Covid-19: Guatemala adds 45 deaths and 1,070 new infections (September 12)

RIO DE JANEIRO, BRAZIL – Guatemala registered Sunday, September 12, 45 more deaths due to SARS-CoV-2 and 1,070 new infections, bringing the overall figure to 12,710 deaths due to the disease and 510,724 confirmed cases during the entire pandemic.

The update of Covid-19 data by the Guatemalan Ministry of Health indicated that 67% of the 12,710 deaths caused by the coronavirus in Guatemala were male, and 33% were female.

Read also: Check out our coverage on Guatemala

The health ministry also detailed that 5,707 deaths (45%) have taken place in the department of Guatemala, where the country’s capital is located, and the rest, 55%, in the 21 provincial departments of the Central American country.

According to health authorities, Guatemala has been in the third wave of the disease since June 14, with a hospital occupancy rate of 97 percent of seriously ill patients, according to the latest report of the Ministry of Health.

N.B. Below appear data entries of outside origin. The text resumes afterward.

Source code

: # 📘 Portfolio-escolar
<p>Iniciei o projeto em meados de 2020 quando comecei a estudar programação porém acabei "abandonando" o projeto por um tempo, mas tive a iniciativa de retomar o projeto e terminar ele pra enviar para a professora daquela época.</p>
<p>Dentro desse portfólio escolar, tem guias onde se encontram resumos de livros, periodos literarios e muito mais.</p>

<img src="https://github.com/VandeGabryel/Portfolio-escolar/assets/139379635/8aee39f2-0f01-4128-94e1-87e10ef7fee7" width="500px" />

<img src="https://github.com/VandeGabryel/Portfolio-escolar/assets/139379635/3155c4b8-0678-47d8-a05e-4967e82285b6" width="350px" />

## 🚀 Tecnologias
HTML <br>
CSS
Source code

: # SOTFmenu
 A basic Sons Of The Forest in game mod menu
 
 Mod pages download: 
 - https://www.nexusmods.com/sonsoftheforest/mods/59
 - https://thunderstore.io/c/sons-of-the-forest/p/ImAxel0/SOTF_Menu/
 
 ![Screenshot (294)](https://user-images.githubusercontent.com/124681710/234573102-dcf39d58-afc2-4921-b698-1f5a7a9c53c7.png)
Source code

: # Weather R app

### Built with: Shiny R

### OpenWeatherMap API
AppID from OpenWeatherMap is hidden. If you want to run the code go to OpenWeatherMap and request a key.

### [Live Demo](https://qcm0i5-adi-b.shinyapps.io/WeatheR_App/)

In the last two months, the number of daily deaths in Guatemala has practically tripled. Almost 90 percent of the 340 municipalities of the country are in the red alert, the maximum possible in the epidemiological traffic light that governs the population’s activities.

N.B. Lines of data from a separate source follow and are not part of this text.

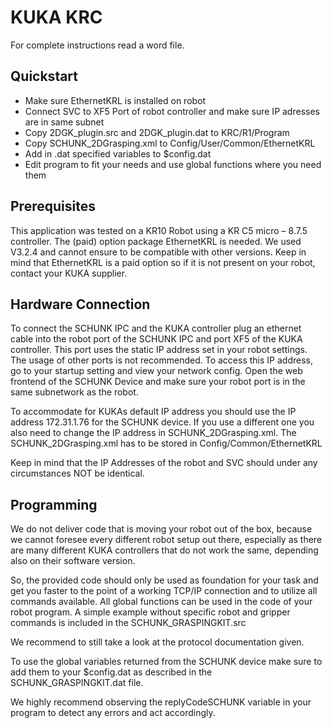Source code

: # KUKA KRC

For complete instructions read a word file.

## Quickstart
- Make sure EthernetKRL is installed on robot
- Connect SVC to XF5 Port of  robot controller and make sure IP adresses are in same subnet
- Copy 2DGK_plugin.src and 2DGK_plugin.dat to KRC/R1/Program
- Copy SCHUNK_2DGrasping.xml to Config/User/Common/EthernetKRL
- Add in .dat specified variables to $config.dat
- Edit program to fit your needs and use global functions where you need them

## Prerequisites 

This application was tested on a KR10 Robot using a KR C5 micro – 8.7.5 controller. The (paid) option package EthernetKRL is needed. We used V3.2.4 and cannot ensure to be compatible with other versions. Keep in mind that EthernetKRL is a paid option so if it is not present on your robot, contact your KUKA supplier. 

## Hardware Connection 

To connect the SCHUNK IPC and the KUKA controller plug an ethernet cable into the robot port of the SCHUNK IPC and port XF5 of the KUKA controller. This port uses the static IP address set in your robot settings. The usage of other ports is not recommended. To access this IP address, go to your startup setting and view your network config. Open the web frontend of the SCHUNK Device and make sure your robot port is in the same subnetwork as the robot. 

To accommodate for KUKAs default IP address you should use the IP address 172.31.1.76 for the SCHUNK device. If you use a different one you also need to change the IP address in SCHUNK_2DGrasping.xml. The SCHUNK_2DGrasping.xml has to be stored in Config/Common/EthernetKRL 

Keep in mind that the IP Addresses of the robot and SVC should under any circumstances NOT be identical. 

## Programming 

We do not deliver code that is moving your robot out of the box, because we cannot foresee every different robot setup out there, especially as there are many different KUKA controllers that do not work the same, depending also on their software version. 

So, the provided code should only be used as foundation for your task and get you faster to the point of a working TCP/IP connection and to utilize all commands available. All global functions can be used in the code of your robot program. A simple example without specific robot and gripper commands is included in the SCHUNK_GRASPINGKIT.src 

We recommend to still take a look at the protocol documentation given. 

To use the global variables returned from the SCHUNK device make sure to add them to your $config.dat as described in the SCHUNK_GRASPINGKIT.dat file. 

We highly recommend observing the replyCodeSCHUNK variable in your program to detect any errors and act accordingly.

Several experts point to the expansion of the Delta variant as the culprit for the increase in infections and deaths due to Covid-19 in recent months.

As for vaccination, it is progressing at a slow pace and remains one of the lowest in the continent, with only 1.7 million people vaccinated with the full two-dose schedule and just over 3.7 million people with a first dose.

According to official figures, the Central American country has around 16.3 million people, 59 percent of whom live below the poverty line.

The Guatemalan government set a target of 10.5 million people to be vaccinated, corresponding to all adults. Still, after only six months of immunizing with the anticovid-19 drugs, it is close to just 11 percent of the plan.